Once elected the entire country came to his support in the difficult task of negotiating with the EU. The costs of these negotiations have already been great. A stalled economy has meant that from a point of growth we are now back into a downward spiral.

But here comes the irony and the insult. After five months of mostly grandstanding and shadow boxing. After signing a proposal that in terms of austerity was identical with that of the Troika, Tsipras realized that he could not get his own party to pass his proposal. He called for a referendum in the name of democracy. In so doing he broke the single most important promise he gave to the Greek people. The promise that he would not risk Greece's position in the Euro and the EU.

He could have called a referendum at any earlier time. Instead he chose to break off negotiations and call a referendum after the expiry of the existing loan agreement. The only time that he knowingly put Greece's position in the Euro at risk. In so doing he also broke all rules of a democratic referendum. He set the time for discussion to one week with closed banks just before cash would run out and calamity would ensue. The very calling of the referendum dramatically weakened the country. He offered people to vote on a complex interim proposal that was no longer on offer. He asked the people to give him negotiating strength by voting "NO" to the proposal. But he always had the support of the people and the opposition parties to negotiate. He had national unity to attain a good deal, but with this referendum he is reviving old and nasty divisions.
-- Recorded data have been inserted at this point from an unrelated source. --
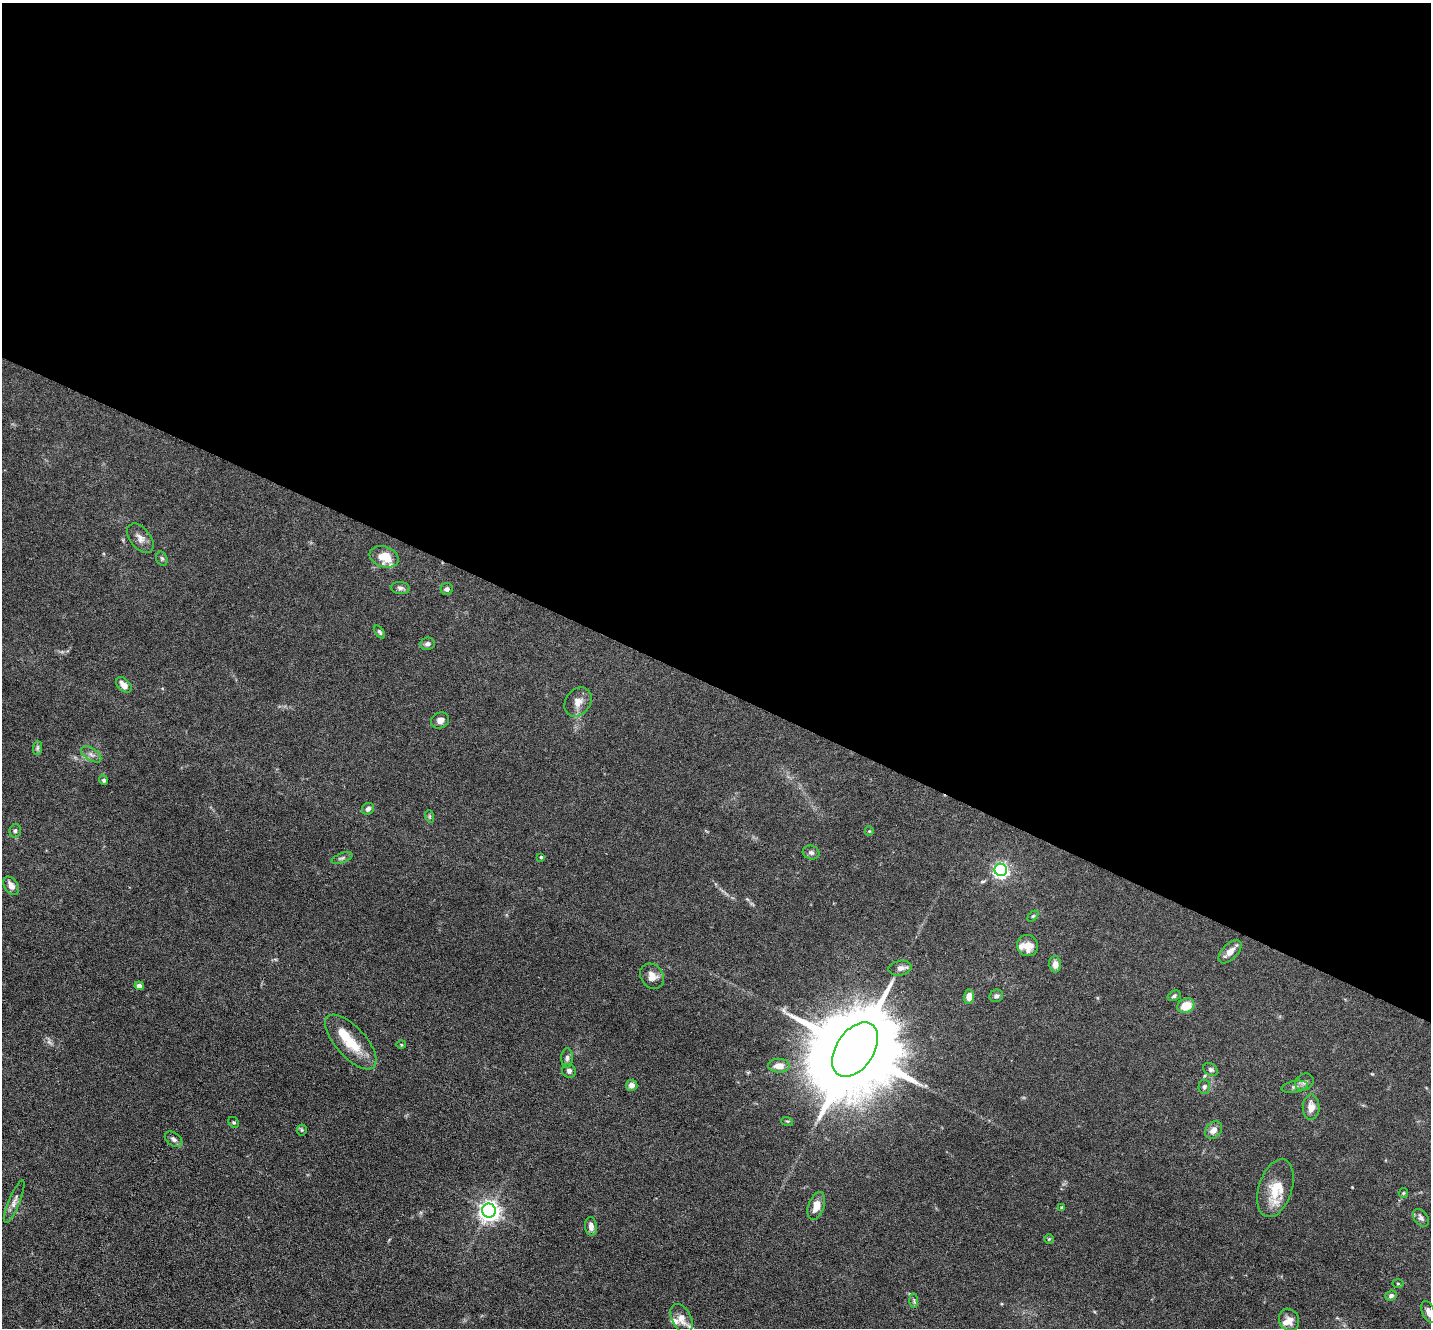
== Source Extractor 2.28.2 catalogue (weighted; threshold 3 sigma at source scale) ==
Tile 3 of 4 x 4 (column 3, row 1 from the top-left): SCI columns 2859-4287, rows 4122-5447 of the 5716 x 5726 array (HDU 1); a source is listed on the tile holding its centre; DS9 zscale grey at full resolution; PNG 1433 x 1330 px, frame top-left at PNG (2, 3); each listed source drawn as its Kron ellipse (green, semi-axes under 4 px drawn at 4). Shown black and unused: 52% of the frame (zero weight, under 3 of 6 exposures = <1% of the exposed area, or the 3 px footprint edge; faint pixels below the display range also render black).
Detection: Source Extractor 2.28.2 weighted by HDU 2 'WHT'; one run over the whole footprint, this tile lists its part. Background 0.0632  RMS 0.0045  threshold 0.0185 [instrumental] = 3 sigma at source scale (4.09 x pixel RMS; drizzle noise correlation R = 1.36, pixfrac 0.8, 0.05/0.05 arcsec/px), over >= 5 px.
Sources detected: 72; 7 inside a brighter listed object's ellipse — not listed separately; the other 65 listed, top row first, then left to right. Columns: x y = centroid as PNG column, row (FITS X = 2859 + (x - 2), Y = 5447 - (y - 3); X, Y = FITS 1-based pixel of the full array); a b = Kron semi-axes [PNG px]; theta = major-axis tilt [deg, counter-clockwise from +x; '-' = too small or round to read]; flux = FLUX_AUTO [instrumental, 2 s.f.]
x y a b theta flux
140 538 17 10 -51 2.9
384 557 15 10 -19 8.9
162 559 7 5 -73 0.78
400 588 9 6 -6 1.3
447 589 6 6 - 1.1
380 632 7 4 -53 0.65
427 644 7 6 - 1.5
124 685 9 6 -47 3.3
578 702 16 12 55 3.8
440 720 9 7 26 2.4
37 748 7 4 89 0.79
91 754 11 6 -34 1.7
104 780 5 4 - 1.1
368 809 6 5 - 1.3
429 816 6 4 -72 0.57
15 831 7 5 75 0.88
869 831 5 4 - 0.42
811 853 8 7 - 1.3
541 857 4 3 - 0.54
342 858 11 4 20 1
1001 870 6 6 - 110
11 886 10 6 -58 3
1033 916 6 4 44 0.55
1027 945 11 10 - 5.1
1230 952 14 7 47 3.5
1055 964 8 6 -88 2.9
900 968 12 7 8 2
652 976 13 11 -53 4
139 986 4 4 - 1.8
996 996 7 6 - 1.2
1174 996 7 5 29 0.78
969 997 7 5 88 4
1186 1006 9 7 25 7.5
351 1042 34 15 -48 12
401 1045 5 3 - 0.39
855 1050 30 18 56 9000
567 1058 10 6 89 1.2
779 1066 11 7 0 4
1211 1069 8 5 -34 0.97
569 1071 7 6 - 1.3
1304 1082 10 8 31 1.6
632 1085 6 5 - 2.2
1204 1087 7 6 - 0.95
1295 1087 13 5 10 1.4
1311 1107 12 8 -90 3.5
787 1121 6 3 -17 0.49
234 1122 6 5 - 0.63
302 1130 5 5 - 0.56
1213 1130 9 7 49 2.8
174 1139 10 6 -37 1.3
1275 1188 30 16 72 11
1403 1193 5 4 - 0.47
14 1202 23 5 68 2.4
816 1206 14 8 70 4.6
1062 1207 4 4 - 0.58
489 1211 7 7 - 240
1421 1218 10 6 -52 1.4
591 1226 9 6 -83 2.3
1049 1239 5 5 - 0.51
1398 1283 5 3 - 0.49
1391 1296 6 5 - 1.3
914 1301 7 3 -89 0.7
1428 1312 11 6 -69 2.1
681 1318 15 9 -63 3.9
1289 1320 11 9 -61 3.7
Isophote crosses this tile's border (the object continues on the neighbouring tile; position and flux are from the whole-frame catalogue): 1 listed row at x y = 1428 1312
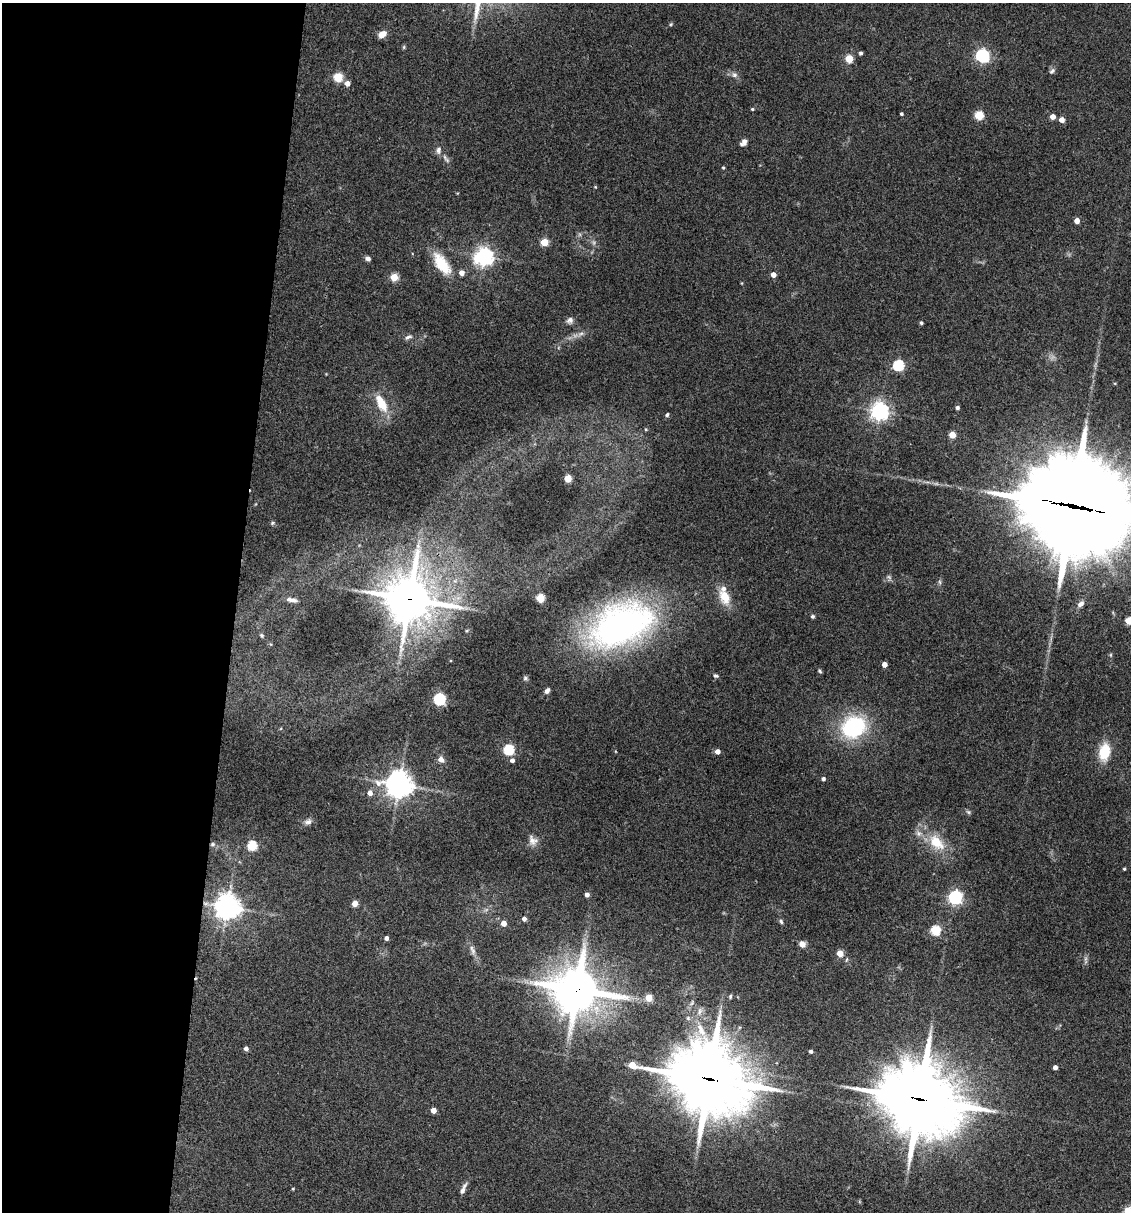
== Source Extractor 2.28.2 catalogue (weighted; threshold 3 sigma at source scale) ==
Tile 5 of 4 x 4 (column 1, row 2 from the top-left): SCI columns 234-1362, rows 2423-3632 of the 4864 x 4846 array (HDU 1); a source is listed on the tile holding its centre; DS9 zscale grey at full resolution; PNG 1133 x 1214 px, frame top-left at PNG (2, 3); no overlay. Shown black and unused: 21% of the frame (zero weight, under 3 of 4 exposures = <1% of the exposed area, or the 3 px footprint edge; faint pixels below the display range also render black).
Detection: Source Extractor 2.28.2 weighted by HDU 2 'WHT'; one run over the whole footprint, this tile lists its part. Background 0.127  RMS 0.0075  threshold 0.0338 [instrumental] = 3 sigma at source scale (4.5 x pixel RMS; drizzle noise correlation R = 1.50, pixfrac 1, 0.05/0.05 arcsec/px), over >= 5 px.
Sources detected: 105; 4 too faint to see at this stretch — not listed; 2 inside a brighter listed object's ellipse — not listed separately; the other 99 listed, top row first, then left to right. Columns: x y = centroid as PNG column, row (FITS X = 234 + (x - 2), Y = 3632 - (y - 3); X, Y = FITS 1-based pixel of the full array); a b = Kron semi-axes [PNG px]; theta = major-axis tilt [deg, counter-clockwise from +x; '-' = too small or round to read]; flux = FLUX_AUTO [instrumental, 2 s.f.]
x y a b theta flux
671 24 5 4 - 0.87
382 34 9 6 36 6
404 47 6 4 89 0.88
861 53 4 4 - 1.6
982 56 6 6 - 150
849 59 5 5 - 26
1052 71 9 6 38 2
734 75 8 7 - 2.7
338 77 5 5 - 38
347 83 5 4 - 6.1
752 109 4 3 - 0.96
901 114 3 3 - 1.3
979 115 5 5 - 36
1053 117 4 4 - 5.8
1062 120 4 4 - 6.6
744 142 9 7 46 3.3
438 150 11 7 90 3.1
446 159 15 4 -51 2.4
723 168 4 3 - 0.97
595 187 4 3 - 0.63
1077 221 4 4 - 6.4
544 242 5 5 - 25
484 257 7 6 - 380
368 259 6 5 - 2.5
442 264 30 13 -55 22
462 273 5 4 - 5.8
773 275 4 4 - 5.8
394 277 5 5 - 22
570 320 9 8 - 2.9
921 323 4 4 - 1.4
581 334 10 5 26 2.9
408 337 11 5 27 2.3
898 366 5 5 - 72
381 403 25 11 -63 16
957 408 4 4 - 2.1
880 411 6 6 - 340
667 415 5 4 - 1.7
646 429 5 4 - 0.89
952 435 5 4 - 16
568 478 5 4 - 23
1072 506 43 34 -18 12000
272 523 6 5 - 1.3
940 582 7 4 -87 1.3
725 597 21 13 -66 14
540 598 5 5 - 36
409 599 18 17 - 2100
292 600 15 5 -11 3.9
1081 604 9 6 39 3
812 616 5 5 - 1.4
1129 621 5 5 - 21
621 625 76 45 24 230
262 635 6 5 - 1.2
1111 655 6 4 -90 0.97
884 664 4 4 - 6.2
820 671 6 4 -42 1.1
716 676 7 5 -17 1.3
525 678 7 5 1 1.5
547 691 6 4 56 2.8
439 699 5 5 - 110
853 727 22 19 30 74
508 750 5 5 - 67
717 751 4 4 - 4.9
1104 752 16 11 79 22
441 760 6 6 - 5
512 760 5 4 - 3
823 779 4 4 - 2.1
399 785 9 8 - 870
370 793 5 5 - 5.3
968 812 7 5 -45 1.3
308 822 10 7 11 2.8
918 833 9 8 - 3.4
532 840 15 10 -62 5.2
936 842 18 11 -45 20
213 844 6 5 - 1.7
252 846 5 5 - 49
1124 869 3 3 - 0.88
587 895 4 4 - 3.3
955 897 6 6 - 180
355 903 4 4 - 8.9
227 907 8 8 - 690
524 919 4 4 - 3.8
781 921 6 5 - 1.6
504 923 4 4 - 8.1
935 930 5 5 - 52
386 938 4 4 - 2.9
802 944 8 7 - 4
473 951 10 6 -90 2.8
840 953 4 4 - 17
577 990 16 14 14 2800
730 996 6 4 86 1.2
649 998 5 5 - 17
246 1049 4 4 - 3
811 1051 4 3 - 2.1
1055 1067 4 4 - 4
709 1079 35 27 -20 4100
920 1099 30 25 -25 4900
433 1110 4 4 - 7.4
293 1189 3 3 - 0.74
463 1189 16 5 66 3.7
Overlapping masked pixels (flux is a lower limit): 6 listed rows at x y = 1072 506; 409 599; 213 844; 577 990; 709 1079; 920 1099
Isophote crosses this tile's border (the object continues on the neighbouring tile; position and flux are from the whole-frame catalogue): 2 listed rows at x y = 1072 506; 1129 621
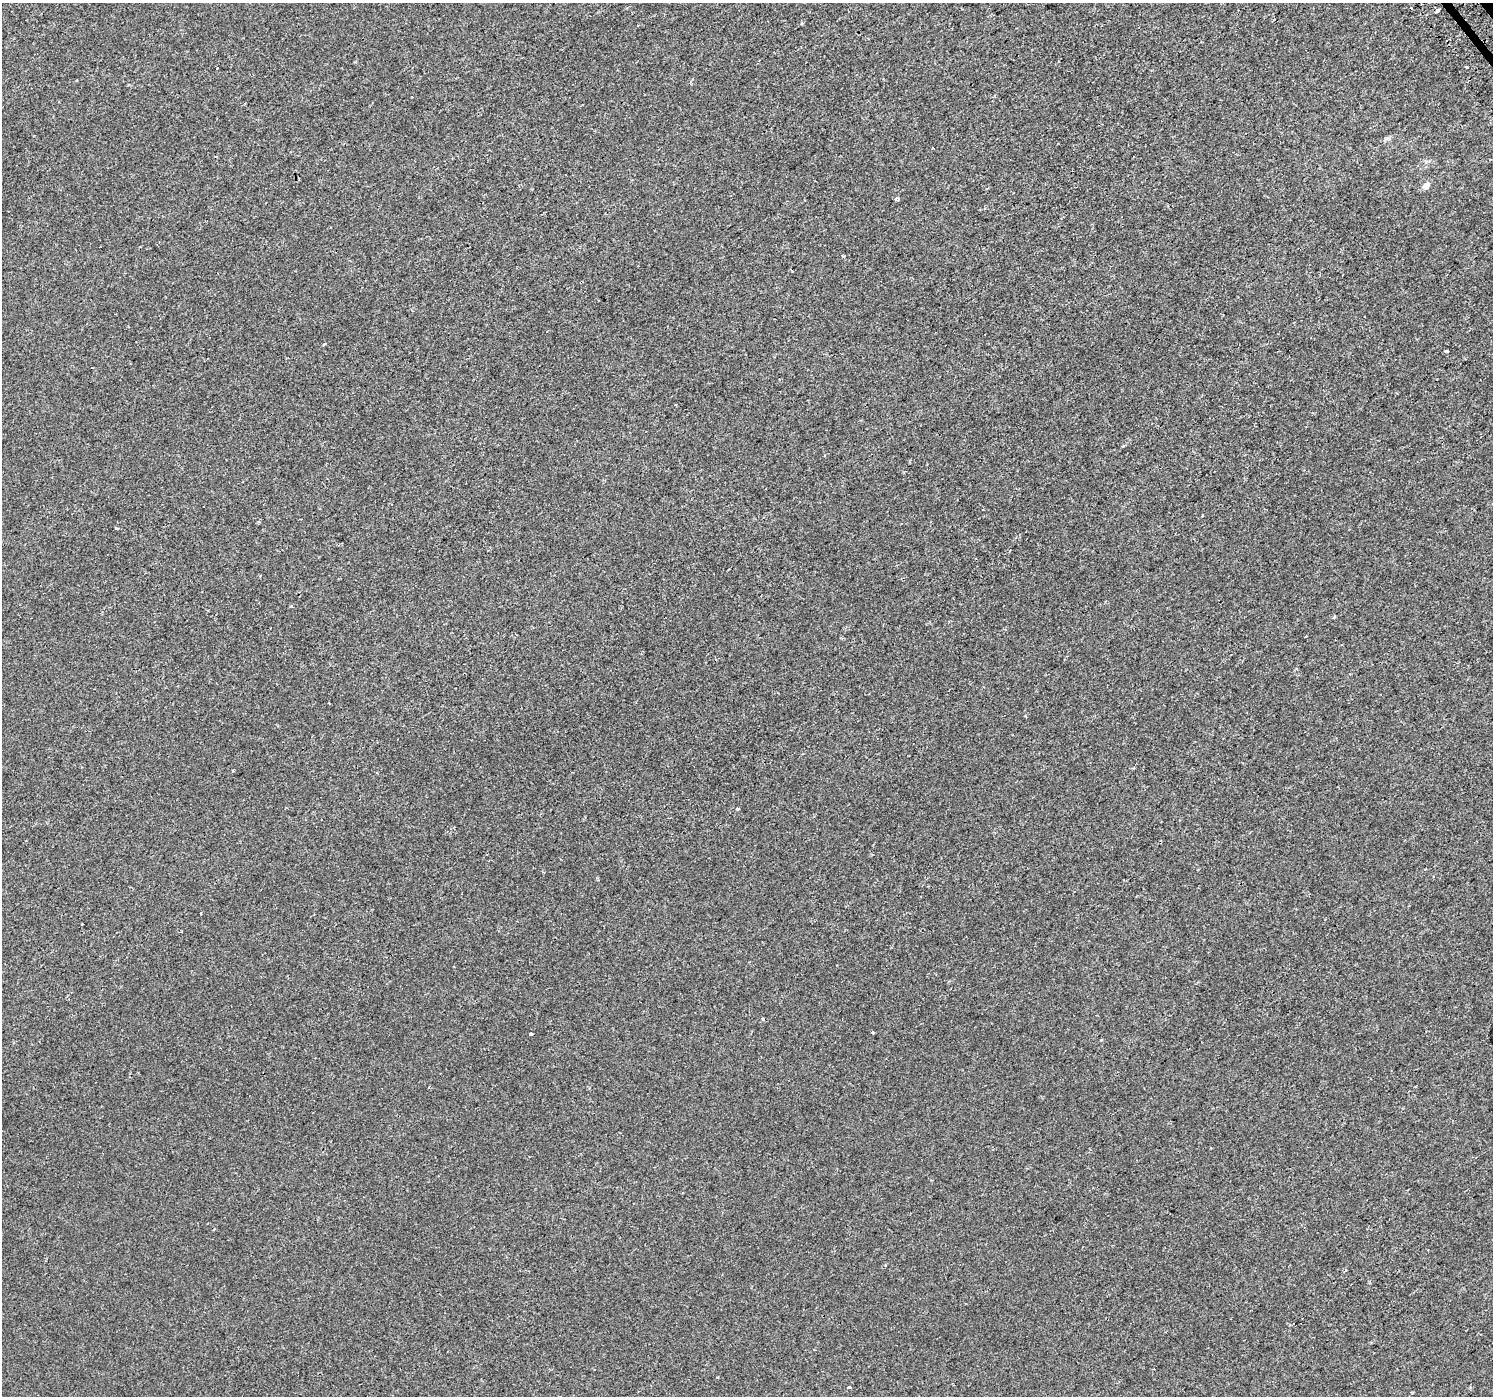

The Deputy Minister of Finance Tsakalotos said that Tsipras called the referendum because he could not get the proposal past his own party. But if that was the case he should have been seeking for a "YES" vote. A "NO" vote would only strengthen the hand of his anti-Euro internal opposition. A "NO" vote would make it much harder for him to achieve an agreement that could pass in parliament.

So here's the the problem. Tsipras had nearly all Greeks united in his efforts to seal an agreement with the EU. You can't get much more negotiating power than that. What Tsipras always lacked was the presumed ace in the negotiating hand. A threat to leave the Euro and the EU. The nuclear option. This is the one thing Greeks have consistently denied everyone seeking to represent them. Throughout the negotiations this threat has been implicitly used to the consternation and fear of many, but most continued to believe that it was always a bluff. But there's the rub with threats. As any good game theorist knows, if a threat is not credible it wont fly.

If Tsipras needed a referendum to force an agreement against the wishes of his anti-Euro internal opposition, shouldn't he have asked the people to vote "YES"? Won't he strengthen his internal anti-European opposition by getting a "NO" vote? Won't he strengthen Golden Dawn and his extreme right-wing coalition partner Independent Greeks who are adding their votes to the "NO" option? Isn't he putting the country's position in the Euro at risk?

Prominent and Nobel Laureate economists and thinkers have understood the "NO" vote as a vote to leave the Euro. Should I be mistaken in believing them? Should I not at least worry that the risks of leaving the Euro increase with a "NO" vote?

Even though I strongly disagree with these economists about the merits of leaving the Euro, in large part because I have associated the imperfect Euro and EU with anchors to the ideals of democracy for my country, I respect their views and their convictions. I also respect their knowledge and honesty when they say that a "NO" vote means that we will most likely have to leave the Euro. I only wish that Tsipras had the same honesty and at least acknowledged that a "NO" vote substantially increases the risk of our leaving the Euro. This would give people a clear choice. He owes that to democracy.

But Tsipras already knows what people will choose if given that choice. So instead he now promises that the "NO" vote is not a vote to leave the Euro. Indeed, he promises us that he will reach an agreement within 48 hours of a "NO" vote. Surely a promise to agree in 48 hours is a promise to capitulate to any agreement. That is the bizarre predicament that he has put us in. A true travesty of democracy.

This piece has been updated to reflect the results of the referendum.